▸ Study text:

“The chains of habit are too weak to be felt until they are too strong to be broken.”
― Samuel Johnson
Do your attempts to lose weight end in failure? Eating habits aren’t the problem, buying habits are. Refusal to buy is much easier than refusal to eat. Employment and Social Development Canada reported in 2008 that thirty-seven percent of Canadians were overweight and twenty-five percent were obese. Health authorities say that over-eating and making unhealthy food choices contributes to diabetes, cardiac problems and illness overall.
Habits have three components. First, is the behaviour itself. Second, is the consequence of the habit—our habits cause pleasure or avoid pain. Third, is a cue or signal that we learn to associate with the behaviour and the pleasure it brings. These cues start to act like triggers for the habit. For example, we see the package, imagine the taste (both of which are cues) and, before you know it, it’s in the cart and a little closer to our stomach.
Psychologists have shown for decades that any behaviour or habit is maintained and strengthened when it produces pleasure or reduces pain. When these three things—the cue, the behaviour, and the consequence of the behaviour— occur together often enough they produce a well learned, hard to break chain of behaviour that forms our habits.

▸ Exercise data:
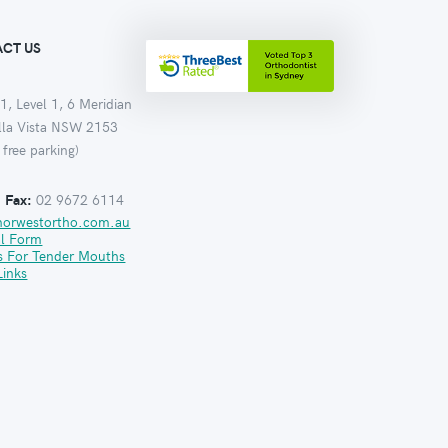
CT US
1, Level 1, 6 Meridian
ella Vista NSW 2153
 free parking)
:
Fax:
02 9672 6114
norwestortho.com.au
al Form
s For Tender Mouths
Links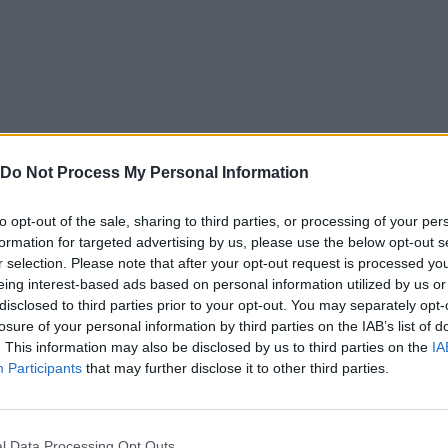
Do Not Process My Personal Information
to opt-out of the sale, sharing to third parties, or processing of your per
formation for targeted advertising by us, please use the below opt-out s
r selection. Please note that after your opt-out request is processed y
eing interest-based ads based on personal information utilized by us or
disclosed to third parties prior to your opt-out. You may separately opt-
losure of your personal information by third parties on the IAB’s list of
. This information may also be disclosed by us to third parties on the
IA
Participants
that may further disclose it to other third parties.
l Data Processing Opt Outs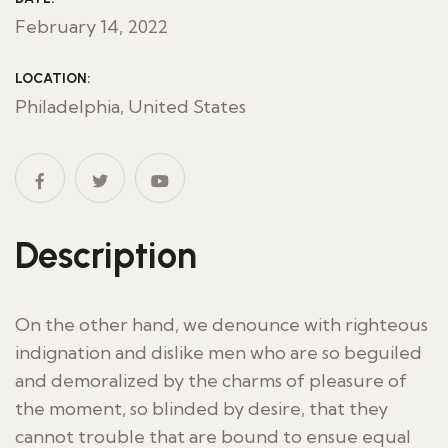
February 14, 2022
LOCATION:
Philadelphia, United States
Description
On the other hand, we denounce with righteous
indignation and dislike men who are so beguiled
and demoralized by the charms of pleasure of
the moment, so blinded by desire, that they
cannot trouble that are bound to ensue equal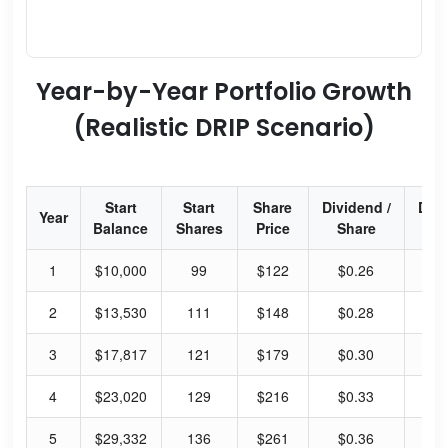
Year-by-Year Portfolio Growth
(Realistic DRIP Scenario)
Start
Start
Share
Dividend /
Div
Year
Balance
Shares
Price
Share
Yi
1
$10,000
99
$122
$0.26
0.
2
$13,530
111
$148
$0.28
0.
3
$17,817
121
$179
$0.30
0.
4
$23,020
129
$216
$0.33
0.
5
$29,332
136
$261
$0.36
0.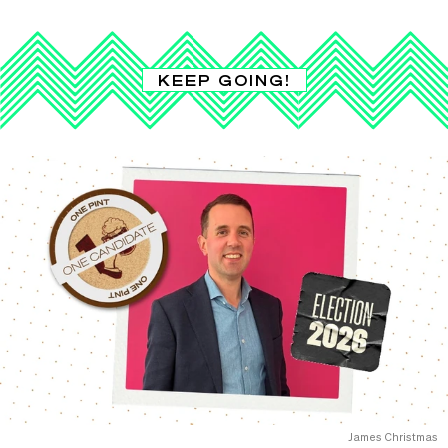
KEEP GOING!
James Christmas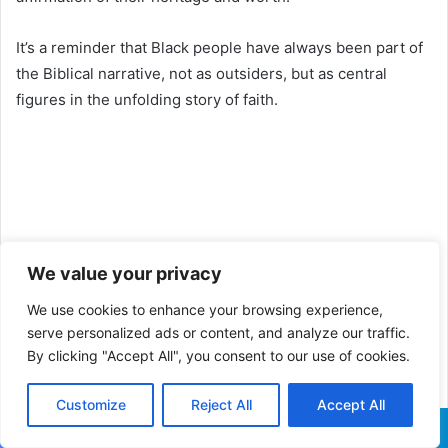
It’s a reminder that Black people have always been part of
the Biblical narrative, not as outsiders, but as central
figures in the unfolding story of faith.
We value your privacy
We use cookies to enhance your browsing experience,
serve personalized ads or content, and analyze our traffic.
By clicking "Accept All", you consent to our use of cookies.
Customize
Reject All
Accept All
Facebook
X
WhatsApp
Telegram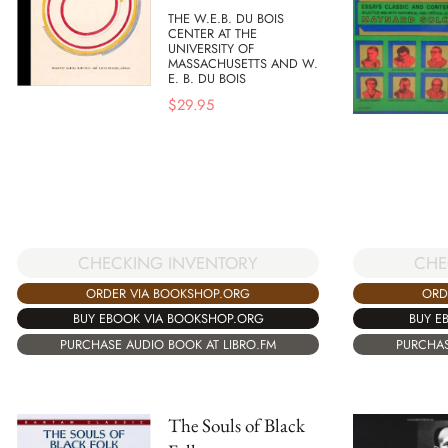
THE W.E.B. DU BOIS
CENTER AT THE
UNIVERSITY OF
MASSACHUSETTS AND W.
E. B. DU BOIS
$
29.95
CHECKING INVENTORY
CHE
ORDER VIA BOOKSHOP.ORG
ORD
BUY EBOOK VIA BOOKSHOP.ORG
BUY E
PURCHASE AUDIO BOOK AT LIBRO.FM
PURCHAS
The Souls of Black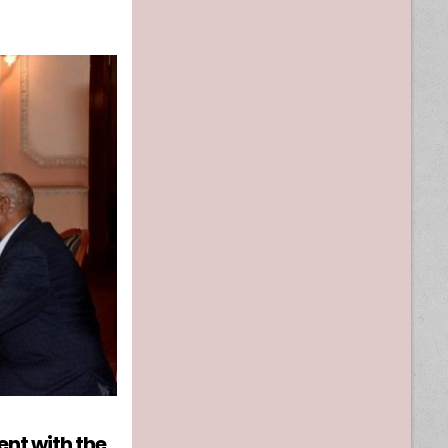
nt with the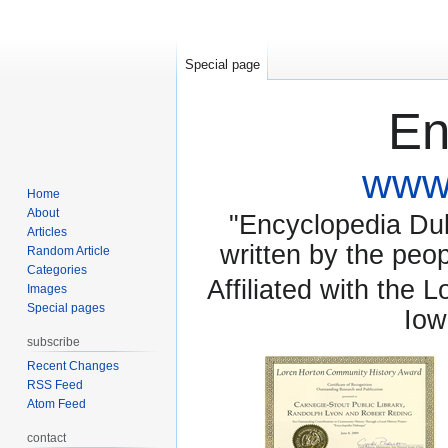
Special page
En
www.
Home
About
"Encyclopedia Dubu
Articles
written by the pe
Random Article
Categories
Affiliated with the 
Images
Special pages
Iow
subscribe
Recent Changes
RSS Feed
Atom Feed
contact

▸ Description of the task:
Carry on the piece about buying habits and weight from the point where it ends, in the same voice. The listing has no role in this exercise.

▸ Output of the task:
We can change behaviour if we change any one of the components. The question is do we have the will?
When it comes to stuffing ourselves with unhealthy food, at least two behaviours are front and centre: (1) buying it, and (2) eating it. For example, if we don’t buy the cookies we can’t eat them. Problem solved; weight under control.
But, how do we keep ourselves from buying our favourite comfort foods? One way is to get rid of the most obvious cue for buying: leave them off our shopping list. You’ve heard that you should only shop with a list. That’s why. Lists are cues to buy. If it’s not on your list, and you only buy what’s on the list, you can’t have a problem.
Similarly, we can interrupt other links in the chain if we eliminate other cues for buying junk. For example, we can avoid that part of the store where the cookies hang out. We can refuse to stand and admire the cookies. If our shopping absolutely requires that we pass close to the culprits, we can at least avert our gaze and hurry past them.
In an effort to weaken the desire you feel when you’re in the presence of cookies, you might try to associate buying them with visual images of other less desirable consequences of cookie buying. For example, you might visualize a chubby you, clogged arteries, heart surgery, you in your casket, the hassle of regular insulin shots, or lying in a hospital bed with a mess of plastic tubes in and out of your body.
If, despite your best efforts, your hand takes a notion to dart out, grab the cookies and put them in your cart, you’ve failed. You probably won’t put them back and it’s almost a certainty you won’t throw them out when you get home. So now what?
If they’ve made it to the house, the next best thing is to hide them. Good luck, it never works for me. I can forget everything else, but I know where every cookie is and how many are left. The problem is they are in the house and—cookies, chips, or whatever—you’re at their mercy.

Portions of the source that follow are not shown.